The oddity is the words are said throughout three separate buildings in the Hilliard City School District.

Gary Heyder, custodian and president of the Ohio Association of Public School Employees (OAPSE) Local 310, is not the only "Mr. Heyder" who dons a blue uniform.

He and his two brothers, Craig and Thomas, are employed by the district where they once attended classes.

All three have a lot to be grateful for this Thanksgiving, since they, and their fellow custodians, are once again secure in their jobs after an operating levy was approved by the voters earlier this month.

Craig Heyder, the custodian at Horizon Elementary, was the first to be hired as a custodian for the school district 19 years ago.

"He was hired the year they opened up Davidson High School," said Gary.

He advised his younger sibling, Gary, that it was not a bad job and he should look into taking his civil service test.

Eighteen years ago, Gary came on staff.

The two Heyder brothers convinced their younger sibling, Thomas, to follow in their footsteps 10 years ago.

Thomas is currently a second shift custodian at Norwich Elementary and union secretary.

Last month the siblings wondered if the voters would approve an operating levy.

While they knew their jobs would be secure because they are high enough on the seniority ladder, the Heyders were concerned for some of their co-workers.

"One of our custodians, on the Reduction in Force (RIF) list, his wife is due in February," Gary said. "He would have lost all benefits. That would have devastated his family, losing pay and having that huge bill."

All of the custodians in the district wondered how the loss of 10 third shift employees, if the levy failed, would affect their jobs.

In 2002-03 when seven custodians were cut from the budget, Gary said, he was working at Darby High School.

Custodians were reassigned and Gary found himself moving back to an elementary.

Since he began working in the district, he said, he has worked at the elementary, middle school and high school levels.

His buildings were Hoffman Trails, Norwich and Brown elementary schools as well as Weaver, Heritage and Memorial middle schools and Davidson and Darby high schools.

"I love being around students and the kids," he said. "I currently have a senior and junior, so it is kind of fun watching the progression of the kids.

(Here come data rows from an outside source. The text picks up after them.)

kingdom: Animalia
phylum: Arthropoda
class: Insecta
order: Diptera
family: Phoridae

I feel like I can relate to the kids. It's kind of funny, I have moved along with them. I have been in the elementaries, middle schools and high schools. As my kids progress, I change as well."

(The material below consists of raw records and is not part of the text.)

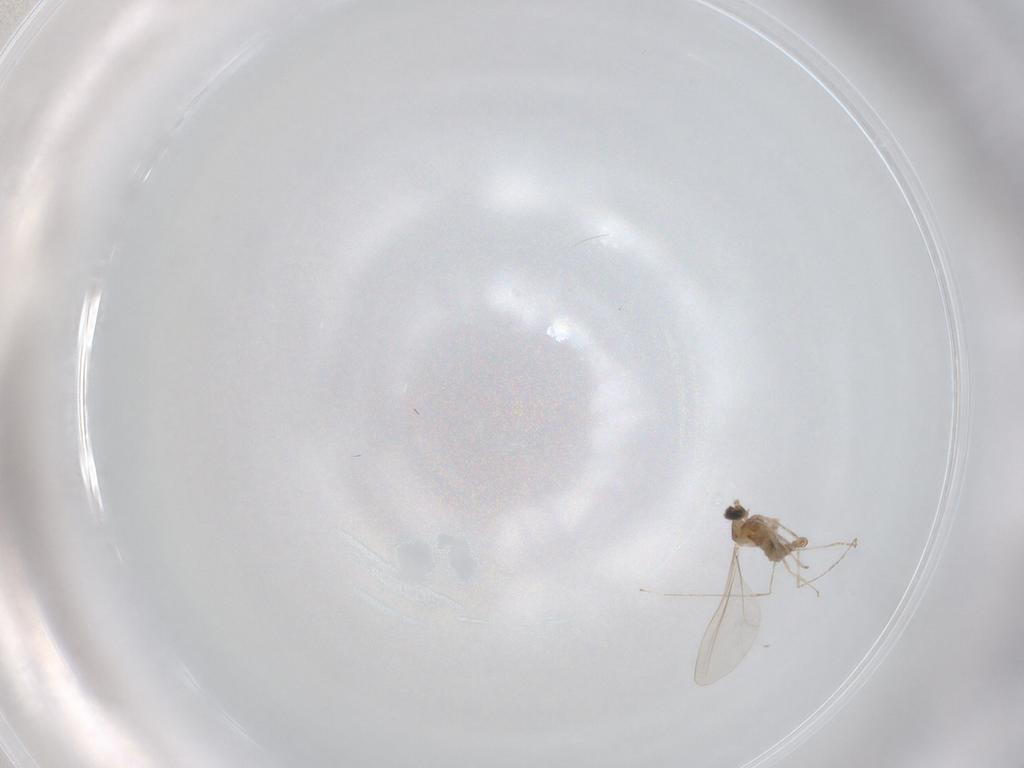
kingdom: Animalia
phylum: Arthropoda
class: Insecta
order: Diptera
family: Cecidomyiidae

After a year of being separated from the high school, Gary said, another custodian retired and he was able to move back to Darby.

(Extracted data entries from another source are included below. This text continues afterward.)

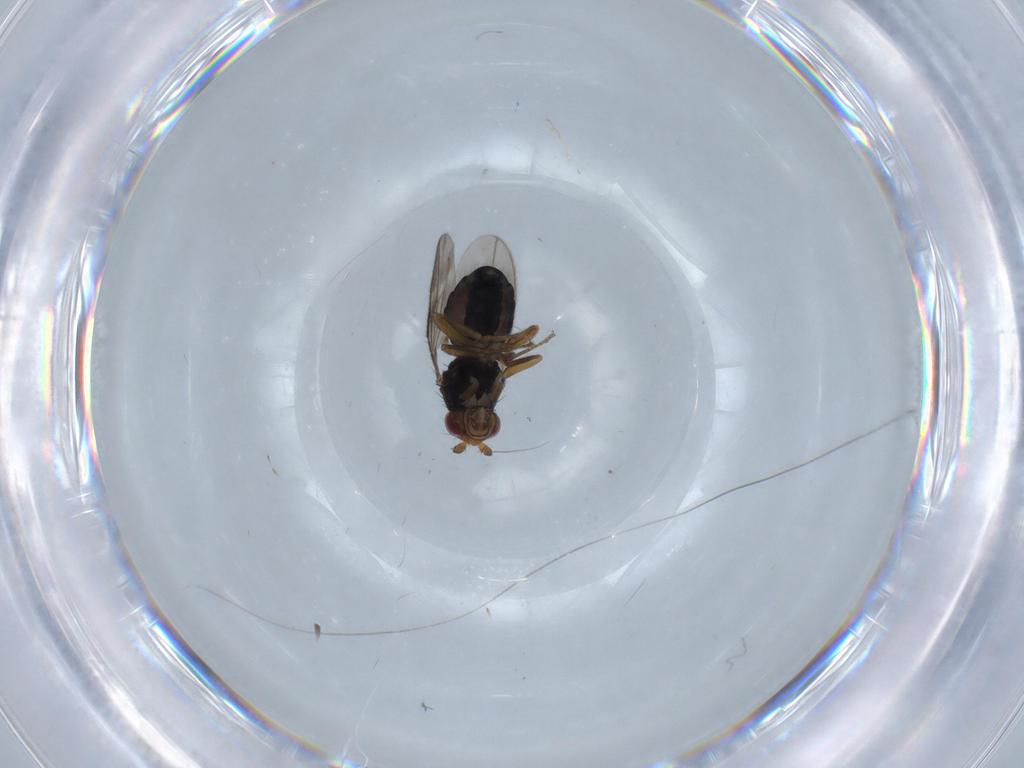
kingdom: Animalia
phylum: Arthropoda
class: Insecta
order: Diptera
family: Sphaeroceridae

"Stability of the job is one of the reasons I came here," he said. "This is supposed to be a stable job and the way school funding has been coming, it's not."

He takes pride in the way his building looks.

As soon as Gary steps through the doors of the high school he heads for the Commons area to check the trash.

Then he moves to the copier room to ensure the staff has plenty of paper in stock.

After inventory in the stock room, the first-shift custodian cleans the rest rooms.

"That's all before the first period bell," he said.

He has a routine after that, but it is often disrupted by emergencies.

"Keeping up on disinfecting," he said is the toughest part of the job. "Kids touch everything. It is very difficult to keep up on every door handle and desk tops. It is expected in the bathrooms, you understand that, but when you start talking about every single pencil sharpener, anything their hands touch that's what we have to worry about."

Losing custodians, he said, means doing more in the same time period.

When Craig and Gary began working for the school district they laughed because of the similarity between them and their grandfather and his brother who worked together for Columbus and Southern Electric Company for more than 40 years.

"Me and my brother were kind of joking going 'We will probably end up retiring from the school district about the same with 30 some years,'" said Gary.

Now that the levy has passed they think it still may happen.